Palantir est un
effroyable concentré de traque liberticide et d’entreprise de mort. Une sorte
de Big Brother au bras armé capable de pulvériser n’importe quelle cible,
partout dans le monde, au nom d’un dangereux suprémacisme. En deux décennies,
ce mastodonte états-unien de la Silicon Valley, spécialisé dans le traitement
de données, s’est transformé grâce au financement de la CIA en un empire
tentaculaire, au lendemain des attaques du 11 septembre 2001.
Le combat
contre le terrorisme a propulsé Palantir jusqu’au plus haut sommet de l’État de
la première puissance mondiale. L’entreprise se trouve désormais au carrefour
de toutes les données nationales. Elle n’est plus seulement le prestataire du
gouvernement, des services de renseignements, des forces armées ou encore de la
police, elle s’arroge une part prépondérante de ses fonctions régaliennes.
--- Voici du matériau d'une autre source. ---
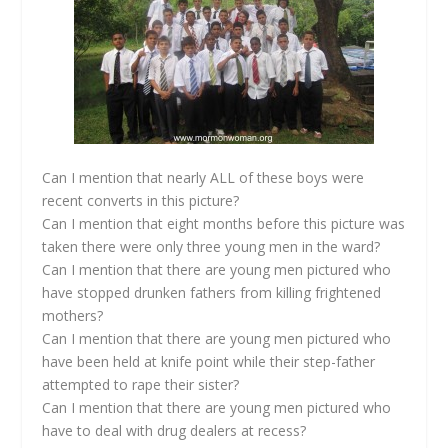
Can I mention that nearly ALL of these boys were
recent converts in this picture?
Can I mention that eight months before this picture was
taken there were only three young men in the ward?
Can I mention that there are young men pictured who
have stopped drunken fathers from killing frightened
mothers?
Can I mention that there are young men pictured who
have been held at knife point while their step-father
attempted to rape their sister?
Can I mention that there are young men pictured who
have to deal with drug dealers at recess?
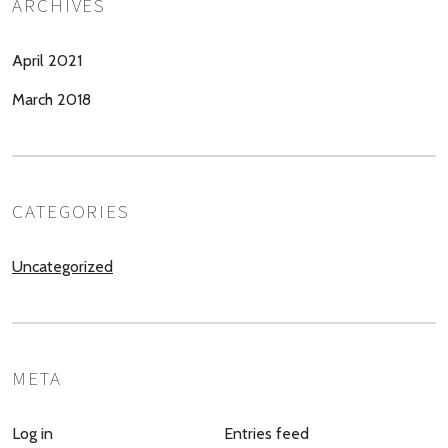
ARCHIVES
April 2021
March 2018
CATEGORIES
Uncategorized
META
Log in
Entries feed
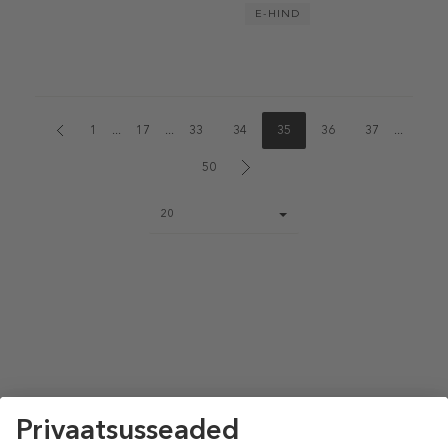
E-HIND
1
...
17
...
33
34
35
36
37
...
50
Page
20
size
select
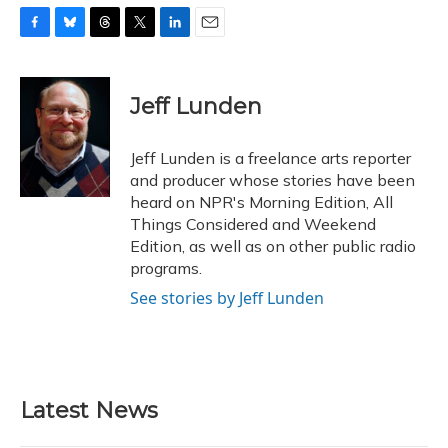
F
B
T
T
L
E
a
l
h
w
i
m
c
u
r
i
n
a
e
e
e
t
k
i
Jeff Lunden
b
s
a
t
e
l
o
k
d
e
d
o
y
s
r
I
Jeff Lunden is a freelance arts reporter
k
n
and producer whose stories have been
heard on NPR's Morning Edition, All
Things Considered and Weekend
Edition, as well as on other public radio
programs.
See stories by Jeff Lunden
Latest News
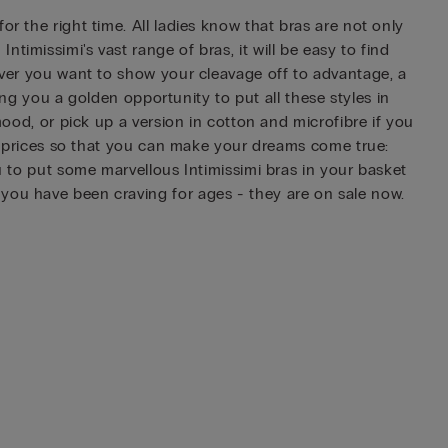
r the right time. All ladies know that bras are not only
imissimi's vast range of bras, it will be easy to find
never you want to show your cleavage off to advantage, a
ring you a golden opportunity to put all these styles in
mood, or pick up a version in cotton and microfibre if you
ing prices so that you can make your dreams come true:
ou to put some marvellous Intimissimi bras in your basket
 you have been craving for ages - they are on sale now.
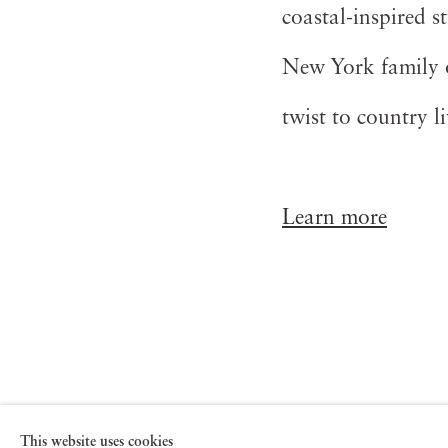
coastal-inspired st
New York family ob
twist to country l
Learn more
See also
This website uses cookies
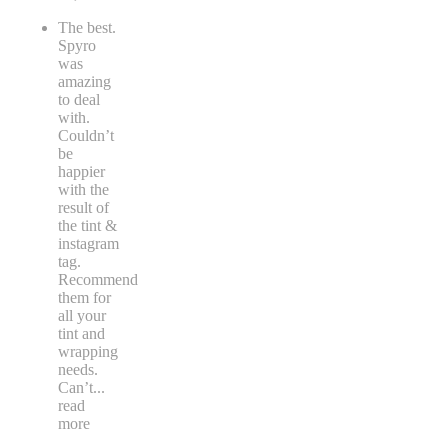
The best.
Spyro
was
amazing
to deal
with.
Couldn’t
be
happier
with the
result of
the tint &
instagram
tag.
Recommend
them for
all your
tint and
wrapping
needs.
Can’t
...
read
more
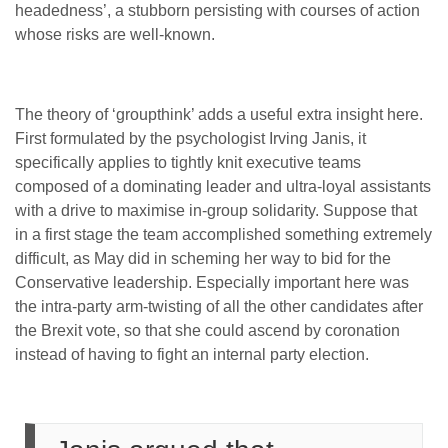
headedness’, a stubborn persisting with courses of action
whose risks are well-known.
The theory of ‘groupthink’ adds a useful extra insight here.
First formulated by the psychologist Irving Janis, it
specifically applies to tightly knit executive teams
composed of a dominating leader and ultra-loyal assistants
with a drive to maximise in-group solidarity. Suppose that
in a first stage the team accomplished something extremely
difficult, as May did in scheming her way to bid for the
Conservative leadership. Especially important here was
the intra-party arm-twisting of all the other candidates after
the Brexit vote, so that she could ascend by coronation
instead of having to fight an internal party election.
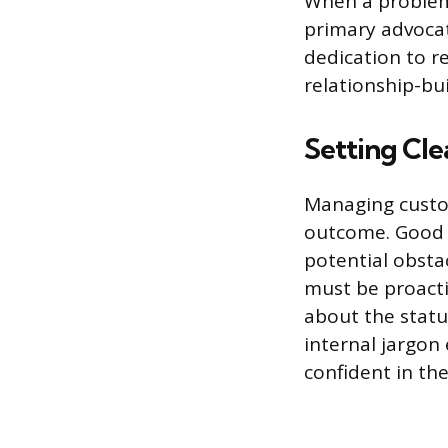
When a problem 
primary advocat
dedication to r
relationship-bu
Setting Cl
Managing custom
outcome. Good s
potential obsta
must be proacti
about the statu
internal jargon
confident in the 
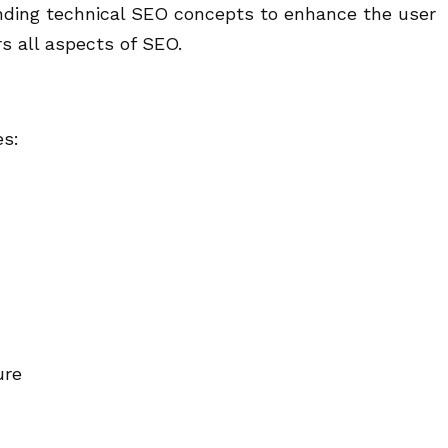
nding technical SEO concepts to enhance the user
s all aspects of SEO.
es:
ure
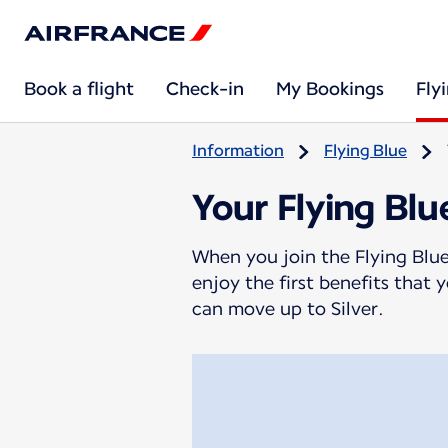
Book a flight
Check-in
My Bookings
Fly
Information
Flying Blue
Your Flying Blu
When you join the Flying Blue
enjoy the first benefits that
can move up to Silver.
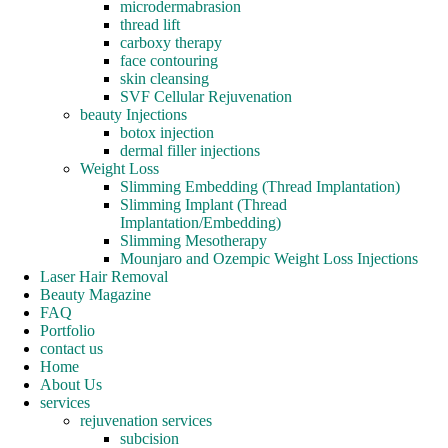
microdermabrasion
thread lift
carboxy therapy
face contouring
skin cleansing
SVF Cellular Rejuvenation
beauty Injections
botox injection
dermal filler injections
Weight Loss
Slimming Embedding (Thread Implantation)
Slimming Implant (Thread
Implantation/Embedding)
Slimming Mesotherapy
Mounjaro and Ozempic Weight Loss Injections
Laser Hair Removal
Beauty Magazine
FAQ
Portfolio
contact us
Home
About Us
services
rejuvenation services
subcision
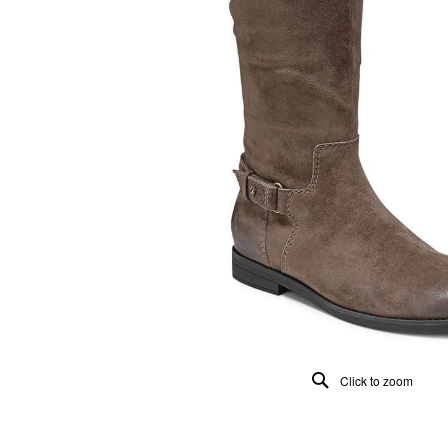
Click to zoom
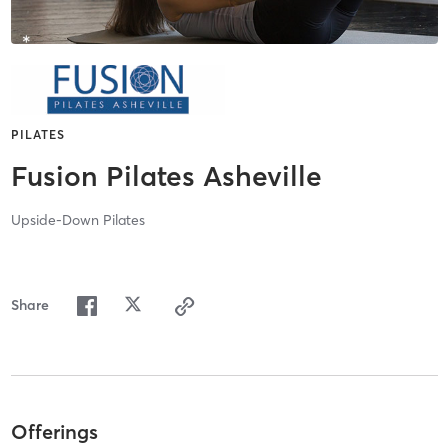
PILATES
Fusion Pilates Asheville
Upside-Down Pilates
Share
Offerings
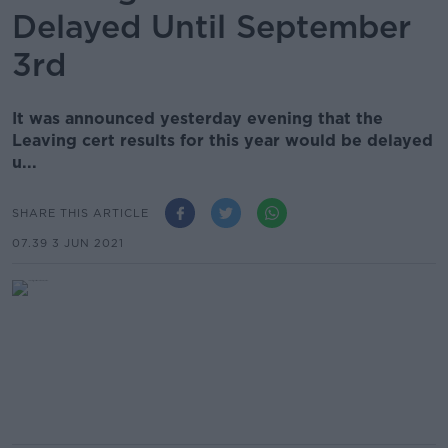
Delayed Until September
3rd
It was announced yesterday evening that the
Leaving cert results for this year would be delayed
u...
SHARE THIS ARTICLE
07.39 3 JUN 2021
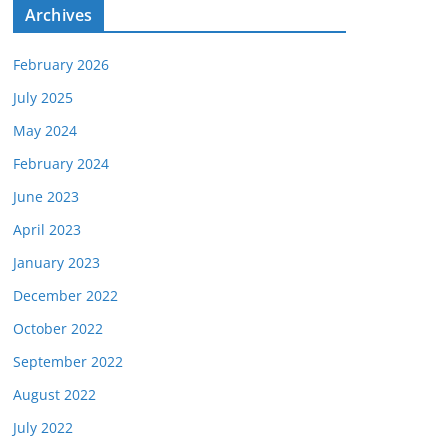
e
Archives
s
February 2026
July 2025
May 2024
February 2024
June 2023
April 2023
January 2023
December 2022
October 2022
September 2022
August 2022
July 2022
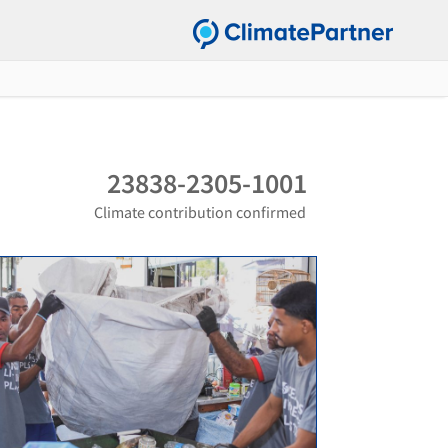
23838-2305-1001
Climate contribution confirmed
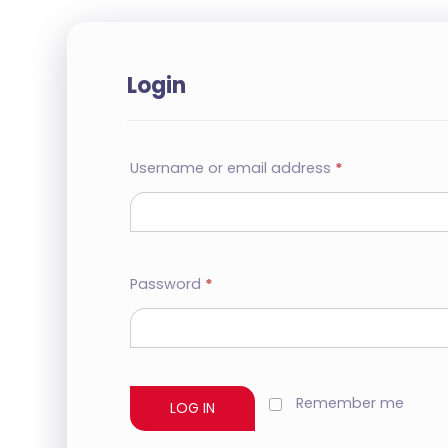
Login
Username or email address
*
Password
*
Remember me
LOG IN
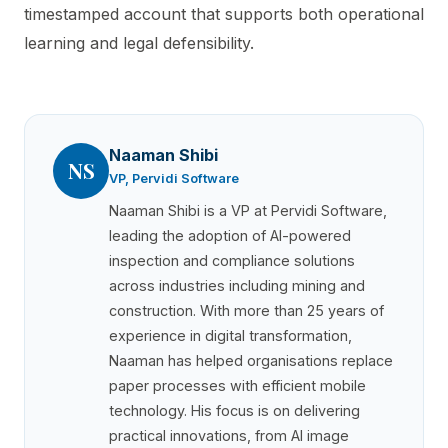
timestamped account that supports both operational
learning and legal defensibility.
Naaman Shibi
NS
VP, Pervidi Software
Naaman Shibi is a VP at Pervidi Software,
leading the adoption of AI-powered
inspection and compliance solutions
across industries including mining and
construction. With more than 25 years of
experience in digital transformation,
Naaman has helped organisations replace
paper processes with efficient mobile
technology. His focus is on delivering
practical innovations, from AI image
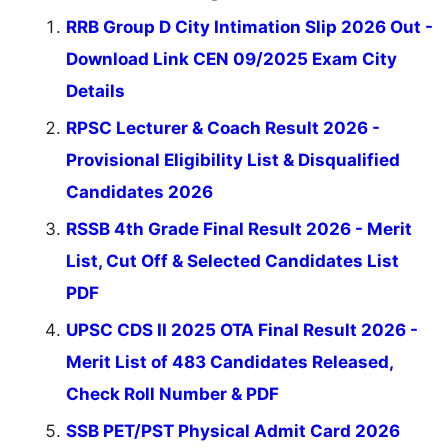
RRB Group D City Intimation Slip 2026 Out -
Download Link CEN 09/2025 Exam City
Details
RPSC Lecturer & Coach Result 2026 -
Provisional Eligibility List & Disqualified
Candidates 2026
RSSB 4th Grade Final Result 2026 - Merit
List, Cut Off & Selected Candidates List
PDF
UPSC CDS II 2025 OTA Final Result 2026 -
Merit List of 483 Candidates Released,
Check Roll Number & PDF
SSB PET/PST Physical Admit Card 2026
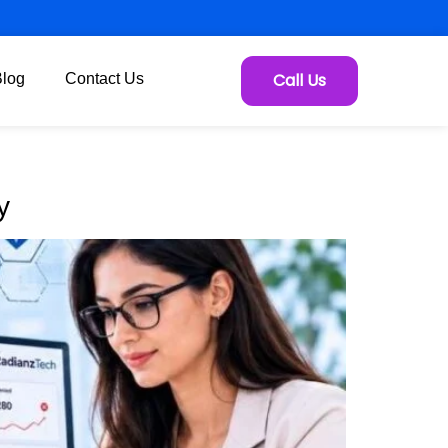
Call Us
Blog
Contact Us
y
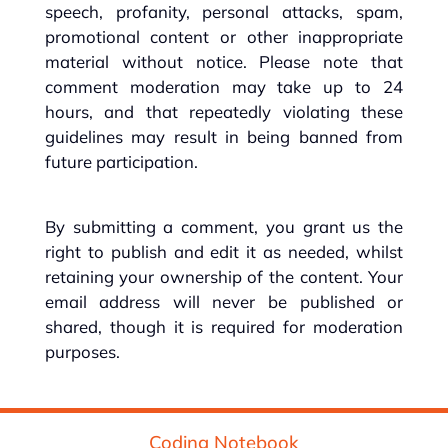
speech, profanity, personal attacks, spam,
promotional content or other inappropriate
material without notice. Please note that
comment moderation may take up to 24
hours, and that repeatedly violating these
guidelines may result in being banned from
future participation.
By submitting a comment, you grant us the
right to publish and edit it as needed, whilst
retaining your ownership of the content. Your
email address will never be published or
shared, though it is required for moderation
purposes.
Coding Notebook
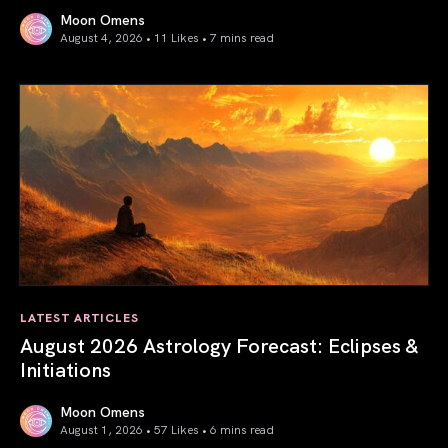
Moon Omens
August 4, 2026 • 11 Likes •
7 mins read
Total Solar Eclipse in Leo 2026: The Return of Your Inner 
LATEST ARTICLES
August 2026 Astrology Forecast: Eclipses &
Initiations
Moon Omens
August 1, 2026 • 57 Likes •
6 mins read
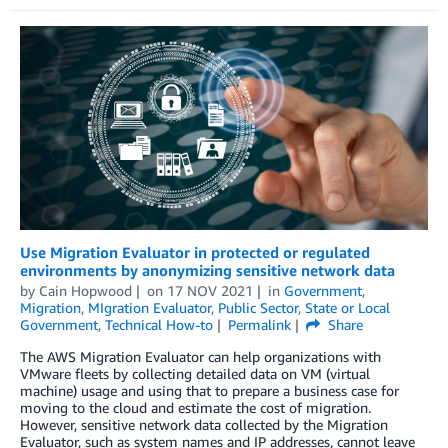
Use Migration Evaluator in protected or regulated
environments by anonymizing sensitive network data
by
Cain Hopwood
on
17 NOV 2021
in
Government
,
Migration
,
MIgration Evaluator
,
Public Sector
,
State or Local
Government
,
Technical How-to
Permalink
Share
The AWS Migration Evaluator can help organizations with
VMware fleets by collecting detailed data on VM (virtual
machine) usage and using that to prepare a business case for
moving to the cloud and estimate the cost of migration.
However, sensitive network data collected by the Migration
Evaluator, such as system names and IP addresses, cannot leave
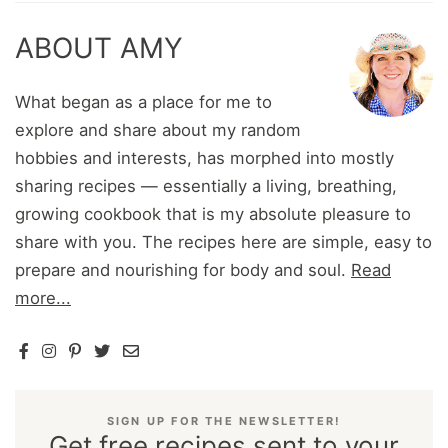
ABOUT AMY
What began as a place for me to
explore and share about my random
hobbies and interests, has morphed into mostly
sharing recipes — essentially a living, breathing,
growing cookbook that is my absolute pleasure to
share with you. The recipes here are simple, easy to
prepare and nourishing for body and soul.
Read
more...
SIGN UP FOR THE NEWSLETTER!
Get free recipes sent to your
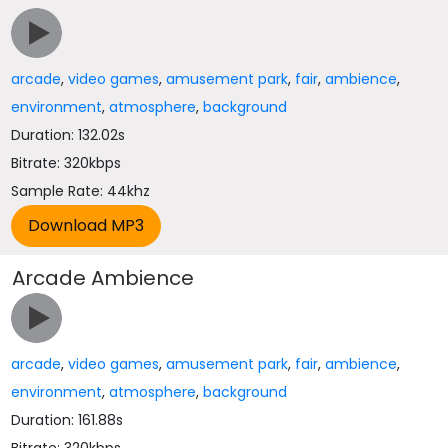
arcade
,
video games
,
amusement park
,
fair
,
ambience
,
environment
,
atmosphere
,
background
Duration: 132.02s
Bitrate: 320kbps
Sample Rate: 44khz
Arcade Ambience
arcade
,
video games
,
amusement park
,
fair
,
ambience
,
environment
,
atmosphere
,
background
Duration: 161.88s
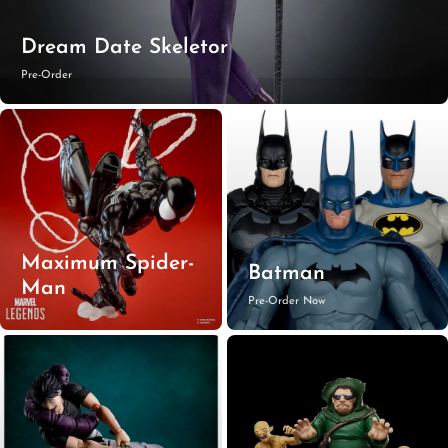
Dream Date Skeletor
Pre-Order
Maximum Spider-
Batman
Man
Pre-Order Now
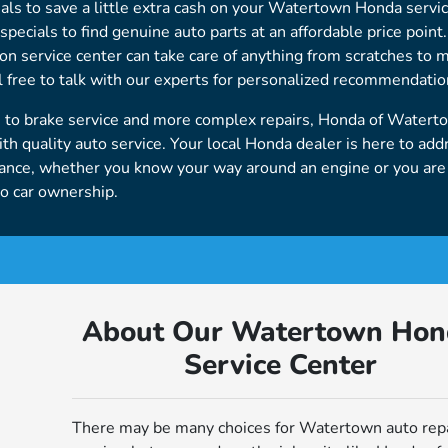
ials to save a little extra cash on your Watertown Honda servic
pecials to find genuine auto parts at an affordable price point
sion service center can take care of anything from scratches to 
 free to talk with our experts for personalized recommendatio
e to brake service and more complex repairs, Honda of Watert
h quality auto service. Your local Honda dealer is here to add
nance, whether you know your way around an engine or you ar
to car ownership.
About Our Watertown Hon
Service Center
There may be many choices for Watertown auto rep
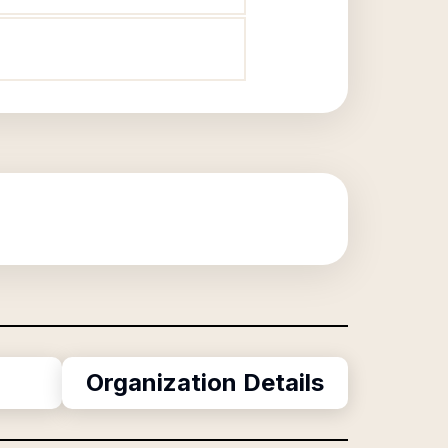
Organization Details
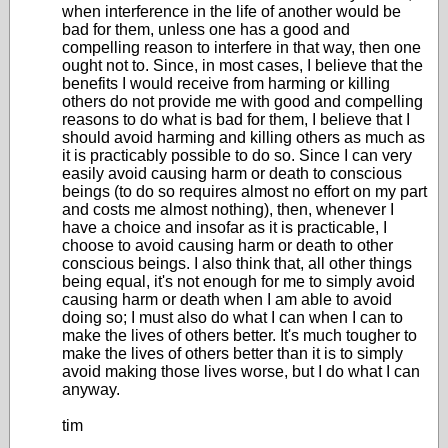
when interference in the life of another would be
bad for them, unless one has a good and
compelling reason to interfere in that way, then one
ought not to. Since, in most cases, I believe that the
benefits I would receive from harming or killing
others do not provide me with good and compelling
reasons to do what is bad for them, I believe that I
should avoid harming and killing others as much as
it is practicably possible to do so. Since I can very
easily avoid causing harm or death to conscious
beings (to do so requires almost no effort on my part
and costs me almost nothing), then, whenever I
have a choice and insofar as it is practicable, I
choose to avoid causing harm or death to other
conscious beings. I also think that, all other things
being equal, it's not enough for me to simply avoid
causing harm or death when I am able to avoid
doing so; I must also do what I can when I can to
make the lives of others better. It's much tougher to
make the lives of others better than it is to simply
avoid making those lives worse, but I do what I can
anyway.
tim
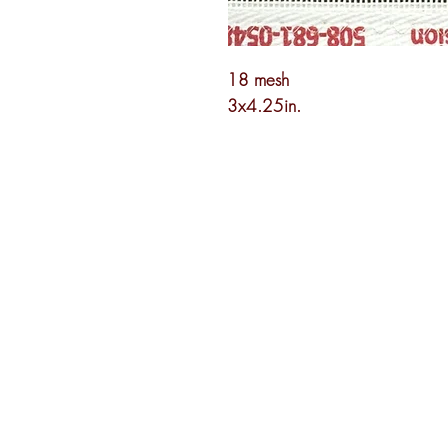
18 mesh
3x4.25in.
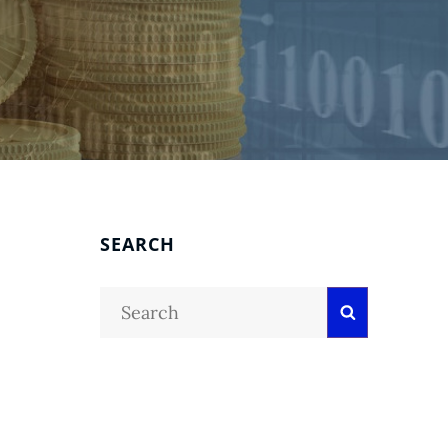
SEARCH
Search
Search
for:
Elle
s’est taillé une place de choix dans le grand complexe militaro-industriel qui
dicte le tempo politique.
Avec son
manifeste « La République technologique », le patron de Palantir,
Alexander Karp, entend
redessiner le monde à sa main. Il n’est plus seulement le promoteur de son
arsenal de surveillance ; il se fait le chantre d’une doctrine fascisante
au service de la guerre. Il reprend à son compte la fumeuse théorie du choc des
civilisations, qui opposerait, selon lui, des cultures et des « sous-cultures »
désignées comme « médiocres voire, pire encore, régressives et
nuisibles ».
La démocratie
et le pluralisme sont à ses yeux des entraves à la conflictualité inhérente aux
rapports de domination. Sa philosophie de la brutalité triomphante prédit un
nouvel âge de la guerre. Selon ses mots, « une ère de dissuasion, l’ère
atomique, touche à sa fin. Une nouvelle ère de dissuasion fondée sur l’IA est
sur le point de commencer ».
Cette ère a
déjà commencé, des rues de Minneapolis, où la police de l’immigration, la tristement célèbre ICE, traque sans pitié les étrangers, jusqu’aux théâtres de
guerre, où les cibles sont choisies par l’intelligence artificielle. Le monde
que promet Karp est monstrueux, digne des dystopies les plus obscures.